Brano da leggere:
════════
Immagine tratta dal film JADE
 

David Corelli, aspirante procuratore di San Francisco, indaga su un miliardario assassinato in casa sua a colpi d'ascia durante pratiche sadomaso. Nella cassaforte dell'ucciso viene rinvenuto un rullino di fotografie che ritraggono il governatore a letto con una giovane donna: pertanto, nel corso dell'inchiesta, delicate complicazioni politiche s'aggiungono all'aspetto criminale e ai risvolti erotici. Il ritrovamento d'una videocassetta semicarbonizzata nella villa al mare del miliardario, luogo d'ulteriori incontri sessuali, fa della psicologa Trina, moglie del temuto avvocato Matt Gavin e vecchia fiamma di Corelli, la principale indiziata. L'omicida è forse proprio lei, la Jade che "ha fatto vedere il paradiso" a numerosi potenti grazie alla sua insaziabile disponibilità erotica?
════════
Dati forniti:

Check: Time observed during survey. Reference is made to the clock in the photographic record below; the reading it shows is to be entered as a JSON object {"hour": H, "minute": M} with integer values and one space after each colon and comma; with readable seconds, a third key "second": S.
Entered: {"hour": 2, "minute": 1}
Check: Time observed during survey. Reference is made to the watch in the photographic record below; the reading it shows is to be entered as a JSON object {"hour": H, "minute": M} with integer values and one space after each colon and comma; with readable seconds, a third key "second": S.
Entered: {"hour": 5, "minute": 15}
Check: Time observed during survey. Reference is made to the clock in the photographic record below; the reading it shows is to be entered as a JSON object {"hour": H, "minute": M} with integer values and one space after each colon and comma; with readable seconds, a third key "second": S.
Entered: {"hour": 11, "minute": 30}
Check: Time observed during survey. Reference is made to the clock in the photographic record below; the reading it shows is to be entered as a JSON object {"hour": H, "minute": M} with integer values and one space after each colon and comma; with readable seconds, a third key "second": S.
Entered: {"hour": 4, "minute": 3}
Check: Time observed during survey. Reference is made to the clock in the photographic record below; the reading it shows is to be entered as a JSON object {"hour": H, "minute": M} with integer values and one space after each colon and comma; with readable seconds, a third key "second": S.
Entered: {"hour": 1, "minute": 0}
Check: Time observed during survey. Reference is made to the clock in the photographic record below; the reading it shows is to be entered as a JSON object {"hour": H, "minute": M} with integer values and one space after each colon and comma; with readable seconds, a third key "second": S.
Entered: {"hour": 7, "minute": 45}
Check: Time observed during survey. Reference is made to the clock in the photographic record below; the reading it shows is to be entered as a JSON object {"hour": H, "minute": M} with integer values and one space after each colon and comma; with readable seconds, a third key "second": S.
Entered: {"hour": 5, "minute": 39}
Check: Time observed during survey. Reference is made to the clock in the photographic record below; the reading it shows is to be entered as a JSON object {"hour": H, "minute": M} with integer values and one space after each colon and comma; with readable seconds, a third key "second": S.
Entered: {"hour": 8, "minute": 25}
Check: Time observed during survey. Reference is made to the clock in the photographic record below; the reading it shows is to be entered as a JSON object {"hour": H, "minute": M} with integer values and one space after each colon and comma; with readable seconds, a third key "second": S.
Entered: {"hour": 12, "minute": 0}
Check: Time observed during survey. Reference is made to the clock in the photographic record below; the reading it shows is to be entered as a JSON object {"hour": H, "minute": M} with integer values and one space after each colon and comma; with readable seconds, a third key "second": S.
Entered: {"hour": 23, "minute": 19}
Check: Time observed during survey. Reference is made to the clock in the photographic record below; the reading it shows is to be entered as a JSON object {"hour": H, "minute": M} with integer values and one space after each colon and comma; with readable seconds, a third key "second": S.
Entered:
════════
Esercizi:
A. Per ciascuna affermazione indica se concorda con il brano: (i) le fotografie trovate nella cassaforte ritraggono il governatore con una giovane donna; (ii) Trina è la moglie di David Corelli; (iii) la videocassetta rinvenuta nella villa al mare è intatta. Accompagna ogni risposta con le parole del brano che la decidono, citate alla lettera.
B. Ricopia fedelmente dal brano il passo che comincia con le parole "Immagine tratta dal" e si chiude dopo le parole "insaziabile disponibilità erotica?".

Soluzioni complete:
A.
(i) Sì: "un rullino di fotografie che ritraggono il governatore a letto con una giovane donna".
(ii) No: "moglie del temuto avvocato Matt Gavin e vecchia fiamma di Corelli".
(iii) No: "Il ritrovamento d'una videocassetta semicarbonizzata".

B.
Immagine tratta dal film JADE
 

David Corelli, aspirante procuratore di San Francisco, indaga su un miliardario assassinato in casa sua a colpi d'ascia durante pratiche sadomaso. Nella cassaforte dell'ucciso viene rinvenuto un rullino di fotografie che ritraggono il governatore a letto con una giovane donna: pertanto, nel corso dell'inchiesta, delicate complicazioni politiche s'aggiungono all'aspetto criminale e ai risvolti erotici. Il ritrovamento d'una videocassetta semicarbonizzata nella villa al mare del miliardario, luogo d'ulteriori incontri sessuali, fa della psicologa Trina, moglie del temuto avvocato Matt Gavin e vecchia fiamma di Corelli, la principale indiziata. L'omicida è forse proprio lei, la Jade che "ha fatto vedere il paradiso" a numerosi potenti grazie alla sua insaziabile disponibilità erotica?